Simplifying the User Experience

When a course is not designed with mobile users in mind, students can have difficulty using mobile devices for online learning.

Smaller screens and limited typing options mean that mobile students may struggle to navigate online classes. Whitespace and easy touch-navigation are vital for successful mobile learning. As you design a course, think about how close together course material links and buttons are. Also, be sure to test the look and feel of the mobile experience before pushing it live.

Another consideration is file sizes. Mobile devices load slower and have limited space and data for downloads. Use small file sizes to reduce load times and data usage for mobile students. Communicating file types and sizes will further assist students in planning their mobile device usage.

Designing Courses for Optimal Mobile Learning

Course design is integral in optimizing an online course for mobile learning. Luckily, best practices for online courses align well with those for mobile-friendly courses because both aim to reduce the likelihood of cognitive overload.

For instance, modular class design chunks lessons to help students absorb information easier. Whether students are on a tablet or a desktop computer, they will benefit from having course material that is broken into logical groupings of equal sizes.

Similarly, focusing each module on a single student learning outcome will assist students in absorbing material even when they are using mobile devices in an environment with multiple distractions.
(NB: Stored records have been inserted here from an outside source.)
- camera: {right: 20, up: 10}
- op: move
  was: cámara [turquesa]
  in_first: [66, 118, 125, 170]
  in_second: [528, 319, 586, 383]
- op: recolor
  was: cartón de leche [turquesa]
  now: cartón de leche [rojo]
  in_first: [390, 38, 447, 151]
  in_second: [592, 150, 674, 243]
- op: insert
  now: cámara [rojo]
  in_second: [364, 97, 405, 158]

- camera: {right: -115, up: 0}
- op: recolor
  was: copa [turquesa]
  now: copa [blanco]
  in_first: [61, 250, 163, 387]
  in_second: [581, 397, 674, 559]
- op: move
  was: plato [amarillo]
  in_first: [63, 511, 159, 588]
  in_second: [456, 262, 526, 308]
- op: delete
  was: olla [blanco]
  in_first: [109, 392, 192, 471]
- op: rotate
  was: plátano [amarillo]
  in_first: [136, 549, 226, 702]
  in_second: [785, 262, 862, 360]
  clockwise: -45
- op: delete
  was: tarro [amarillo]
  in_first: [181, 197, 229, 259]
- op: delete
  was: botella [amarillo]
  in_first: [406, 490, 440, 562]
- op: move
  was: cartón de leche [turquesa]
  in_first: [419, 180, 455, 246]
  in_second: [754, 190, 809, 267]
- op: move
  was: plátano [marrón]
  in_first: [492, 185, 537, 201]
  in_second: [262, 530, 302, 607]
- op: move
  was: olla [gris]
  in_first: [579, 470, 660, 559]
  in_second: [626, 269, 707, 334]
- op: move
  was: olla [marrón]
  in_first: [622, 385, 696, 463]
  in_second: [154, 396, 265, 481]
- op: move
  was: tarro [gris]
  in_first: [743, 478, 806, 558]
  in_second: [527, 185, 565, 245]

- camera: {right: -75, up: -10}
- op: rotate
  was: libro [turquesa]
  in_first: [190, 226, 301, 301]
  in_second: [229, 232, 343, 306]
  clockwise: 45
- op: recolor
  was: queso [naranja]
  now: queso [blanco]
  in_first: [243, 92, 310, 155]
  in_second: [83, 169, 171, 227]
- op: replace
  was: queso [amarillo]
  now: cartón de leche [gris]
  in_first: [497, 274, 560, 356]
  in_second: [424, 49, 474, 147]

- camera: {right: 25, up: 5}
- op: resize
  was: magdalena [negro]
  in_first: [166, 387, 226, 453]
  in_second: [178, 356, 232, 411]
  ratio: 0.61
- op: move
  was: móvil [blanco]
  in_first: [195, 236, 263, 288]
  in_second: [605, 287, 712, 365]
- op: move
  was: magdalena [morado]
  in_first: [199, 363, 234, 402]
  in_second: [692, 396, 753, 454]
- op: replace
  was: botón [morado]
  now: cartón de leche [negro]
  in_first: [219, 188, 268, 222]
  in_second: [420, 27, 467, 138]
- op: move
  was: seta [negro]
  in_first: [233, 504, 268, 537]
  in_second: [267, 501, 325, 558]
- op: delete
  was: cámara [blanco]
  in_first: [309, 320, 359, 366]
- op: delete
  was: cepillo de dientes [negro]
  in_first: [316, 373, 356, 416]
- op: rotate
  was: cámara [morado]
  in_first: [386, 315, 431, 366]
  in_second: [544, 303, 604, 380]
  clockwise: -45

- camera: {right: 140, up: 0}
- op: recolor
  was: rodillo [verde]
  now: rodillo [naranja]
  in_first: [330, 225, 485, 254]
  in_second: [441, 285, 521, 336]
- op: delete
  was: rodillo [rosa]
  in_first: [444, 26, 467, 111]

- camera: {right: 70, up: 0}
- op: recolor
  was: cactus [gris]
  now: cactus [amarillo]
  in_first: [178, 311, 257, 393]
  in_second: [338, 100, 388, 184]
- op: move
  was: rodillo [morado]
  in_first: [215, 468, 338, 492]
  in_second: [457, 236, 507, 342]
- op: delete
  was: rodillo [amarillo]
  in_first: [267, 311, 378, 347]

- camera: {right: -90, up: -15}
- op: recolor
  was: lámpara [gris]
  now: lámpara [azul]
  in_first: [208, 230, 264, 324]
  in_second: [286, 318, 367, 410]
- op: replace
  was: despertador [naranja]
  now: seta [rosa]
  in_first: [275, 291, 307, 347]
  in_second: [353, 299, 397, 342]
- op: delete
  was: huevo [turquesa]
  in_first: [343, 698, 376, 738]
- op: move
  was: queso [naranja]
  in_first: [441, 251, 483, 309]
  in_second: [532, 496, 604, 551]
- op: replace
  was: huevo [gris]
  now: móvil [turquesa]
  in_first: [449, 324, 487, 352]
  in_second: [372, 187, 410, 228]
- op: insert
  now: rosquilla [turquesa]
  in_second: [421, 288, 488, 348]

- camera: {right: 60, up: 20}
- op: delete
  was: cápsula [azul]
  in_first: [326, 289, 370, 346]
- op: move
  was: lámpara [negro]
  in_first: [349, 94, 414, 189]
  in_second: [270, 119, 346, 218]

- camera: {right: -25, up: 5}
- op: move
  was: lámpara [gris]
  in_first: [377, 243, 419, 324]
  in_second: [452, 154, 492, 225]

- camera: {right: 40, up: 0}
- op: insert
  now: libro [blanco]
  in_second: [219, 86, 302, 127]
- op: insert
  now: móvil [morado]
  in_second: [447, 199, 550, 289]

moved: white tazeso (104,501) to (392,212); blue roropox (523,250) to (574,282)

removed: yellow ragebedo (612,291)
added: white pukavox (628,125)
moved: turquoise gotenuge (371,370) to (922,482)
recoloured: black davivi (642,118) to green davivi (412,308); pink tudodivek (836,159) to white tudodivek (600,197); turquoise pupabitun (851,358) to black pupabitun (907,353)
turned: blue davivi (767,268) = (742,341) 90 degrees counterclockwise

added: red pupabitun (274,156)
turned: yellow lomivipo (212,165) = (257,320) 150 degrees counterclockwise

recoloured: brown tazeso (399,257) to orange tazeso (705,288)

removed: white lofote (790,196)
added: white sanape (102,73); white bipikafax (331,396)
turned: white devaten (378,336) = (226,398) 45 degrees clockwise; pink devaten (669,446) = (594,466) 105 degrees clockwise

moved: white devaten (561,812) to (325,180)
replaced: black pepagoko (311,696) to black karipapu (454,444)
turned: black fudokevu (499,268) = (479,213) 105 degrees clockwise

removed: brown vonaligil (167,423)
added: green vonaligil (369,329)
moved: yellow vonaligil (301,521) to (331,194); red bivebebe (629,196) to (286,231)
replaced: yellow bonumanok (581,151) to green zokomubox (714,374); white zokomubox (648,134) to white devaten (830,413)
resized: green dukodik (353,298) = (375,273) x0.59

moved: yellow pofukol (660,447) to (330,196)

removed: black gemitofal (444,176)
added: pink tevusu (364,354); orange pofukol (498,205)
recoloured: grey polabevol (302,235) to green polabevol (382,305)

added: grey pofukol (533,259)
Using Tools that Complement Mobile Devices

Using mobile-compatible and complementary tools are a basic, but essential, contributor to successful mobile learning.

PDFs are commonly accessible on mobile devices, whereas file types like .docx and .pptx are not. Consider compatibility when selecting software to create course materials. Offer content on platforms such as Google or Vimeo, that are designed for sharing content. Mobile-optimized platforms enable students to access materials without having to switch devices.

Using Crowdmark to grade assessments will also help. Our grading and assessment platform allows students to easily complete and submit assessments, whether on a mobile device or a more traditional computer.

Conclusion

As educational technology for teaching and learning evolves and digital innovation in education progresses, educators must begin to consider the needs of students who prefer mobile learning.

Although building a mobile-first online course can be challenging, creating a mobile-friendly online course can bridge the gap for online learners who learn via mobile device.